[plt-scheme] Re: define-syntax by itself

On Sep  9, Blake McBride wrote:
> At 02:09 PM 9/9/2006, Eli Barzilay wrote:
> >On Sep  9, Blake McBride wrote:
> > >
> > > I probably mean something like procedural macros that allow you to
> > > specify exactly what you want without trying to do it in some higher
> > > level 4th generational descriptive pattern language.  I believe
> > > there is an SRFI about this.
> >
> >Well then, `define-syntax' does just that.  When you write:
> >
> >   (define-syntax foo
> >     (lambda (stx)
> >       ...))
> >
> >you bind `foo' -- as a syntax -- to a syntax->syntax transformer
> >procedure.  How you implement the procedure is up to you --
> >`syntax-rules' can construct simple transformers very easily, and
> >`syntax-case' gives you only the pattern matching part in an easy
> >way.  But nothing prevents you to write your own body in the above
> >definition, and you can use the basic syntax manipulation tools
> >(syntax-e, syntax-object->datum and datum->syntax-object).
> 
> This is very interesting to me.  If I could deal with syntax objects
> the way I want and go back and forth between syntax objects and
> scheme objects I would be able to do anything I wanted.  Once I get
> a good understanding of all this I could better understand what the
> heck is going on with syntax-case.

One thing you'll get is a headache...  There are lots of details that
you avoid by using things like `syntax-case'.

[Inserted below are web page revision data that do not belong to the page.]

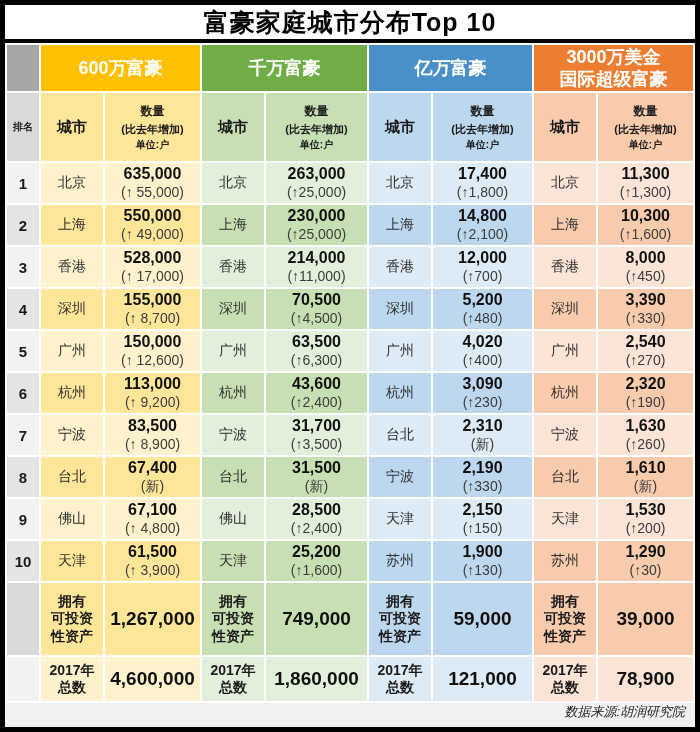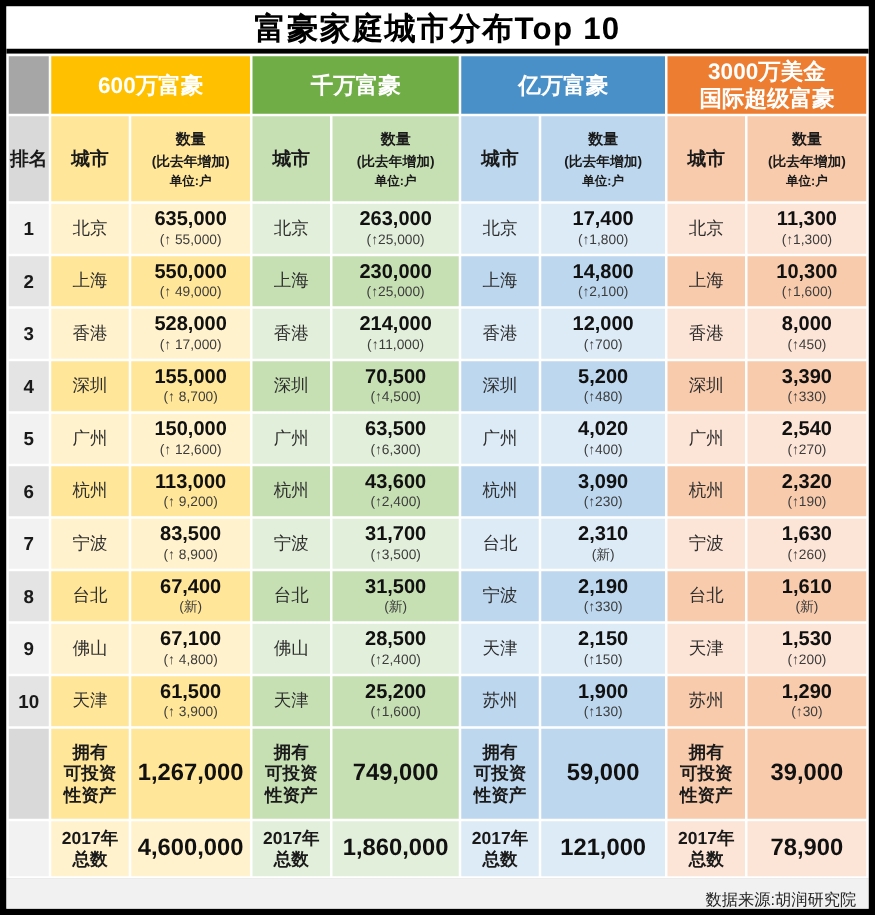--- a/index.html
+++ b/index.html
@@ -17,49 +17,49 @@
   
   tr.ghr th { height:46px; font-size:18px; font-weight:bold; color:#fff; line-height:1.25; }
   th.corner { background:#a6a6a6; }
   th.gh0 { background:#FFC000; }
   th.gh1 { background:#70AD47; }
   th.gh2 { background:#4A90C8; }
   th.gh3 { background:#ED7D31; font-size:17px; }
 
   
   tr.chr th { height:68px; color:#1a1a1a; }
-  th.rank-h { background:#D9D9D9; font-size:15px; font-weight:bold; }
+  th.rank-h { background:#D9D9D9; font-size:10px; font-weight:bold; }
   .city-h { font-size:15px; font-weight:bold; }
   .qty-main { font-size:12px; font-weight:bold; }
   .qty-sub  { font-size:11px; font-weight:bold; margin-top:2px; }
   .qty-unit { font-size:10px; font-weight:bold; margin-top:1px; }
 
   
   tr.dk .g0 { background:#FFE699; } tr.lt .g0 { background:#FFF2CC; }
   tr.dk .g1 { background:#C6E0B4; } tr.lt .g1 { background:#E2EFDA; }
   tr.dk .g2 { background:#BDD7EE; } tr.lt .g2 { background:#DDEBF7; }
   tr.dk .g3 { background:#F8CBAD; } tr.lt .g3 { background:#FCE4D6; }
   tr.dk .rank { background:#E4E4E4; } tr.lt .rank { background:#F2F2F2; }
   .rkd { background:#D9D9D9 !important; }
 
   
   tr.dr td { height:40px; }
   td.rank { font-size:15px; font-weight:bold; color:#1a1a1a; }
   td.city { font-size:14px; color:#2e2e2e;text-align:center; }
   td.qty .val { font-size:16px; font-weight:bold; color:#111; line-height:1.15; }
-  td.qty .chg { font-size:11px; color:#3c3c3c; line-height:1.2; margin-top:1px; }
+  td.qty .chg { font-size:14px; color:#3c3c3c; line-height:1.2; margin-top:1px; }
 
   
   tr.sum td { height:72px; }
   tr.sum2 td { height:44px; }
   td.lbl { font-size:14px; font-weight:bold; color:#1a1a1a; line-height:1.25; }
   td.sumval { font-size:19px; font-weight:bold; color:#111;margin-left:37px; }
 
-  .footer { flex:1 1 auto; background:#F1F1F1; display:flex; align-items:flex-end;
-            justify-content:flex-end; padding-right:10px; min-height:26px; }
+  .footer { flex:1 1 auto; background:#F1F1F1; display:flex; align-items:flex-start;
+            justify-content:flex-end; padding-right:10px; min-height:26px;font-style:italic; }
   .footer span { font-size:13px; color:#222; }
 </style>
 </head>
 <body>
 
 <div class="frame">
 
   <div class="title-bar">
     <h1>富豪家庭城市分布Top 10</h1>
   </div>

> I'd like to play with this.  I did try for a few minutes and
> couldn't get anywhere.  For starters, on entry stx, I presume, is a
> syntax object representing my call.  I presume the lambda must also
> return a syntax object.  Since stx is already a syntax object I
> tried:
> 
> (define-syntax foo
>    (lambda (stx)
>         stx))
> 
> (foo 6)
> 
> and the system hangs.

Right -- you made that expression expand to `(foo 6)', so expansion
gets stuck in an infinite loop.  (But not really, see below.)

> If I try:
> 
> (define-syntax foo
>    (lambda (stx)
>      (datum->syntax-object stx (car (syntax-object->datum stx)))))
> 
> (foo 6)
> 
> I get:  car: expects argument of type <pair>; given foo

What happens here is that syntax transformers can be used as
expressions in MzScheme -- so in the above, it first uses `foo'
itself -- which is passed on to your transformer procedure.
`syntax-rules' does not allow such a case, which is why you get a
syntax error when you try to use a macro as an expression.  (And you
can now see that the above infinite loop is a little different.)


> So if stx represents the "foo" token, how do you get to the 6?

  (define-syntax (foo stx)
    (let ([l (syntax->list stx)]) ; l will be a list or #f
      (unless (and l (< 1 (length l)))
        (error "boom"))
      (cadr l)))

or maybe expand (foo x) => (list 'x '-> x):

  (define-syntax (foo stx)
    (let ([l (syntax->list stx)])
      (unless (and l (< 1 (length l)))
        (error "boom"))
      (datum->syntax-object stx
        (list #'list (list #'quote (cadr l)) (list #'quote '->) (cadr l)))))

> [...]
> I really like your suggestion.  I just can't figure our how to get
> it to work at all.  (I'd prefer to avoid syntax-e since it doesn't
> seem to be standard.)

The above uses `syntax->list' which is also non-standard.  But none of
this is standard anyway -- if you want only standard stuff, then you
should stick to `syntax-rules' only...  (Which means that you're out
of luck because there is no standard low-level macro facility in
Scheme (yet).)

-- 
          ((lambda (x) (x x)) (lambda (x) (x x)))          Eli Barzilay:
                  http://www.barzilay.org/                 Maze is Life!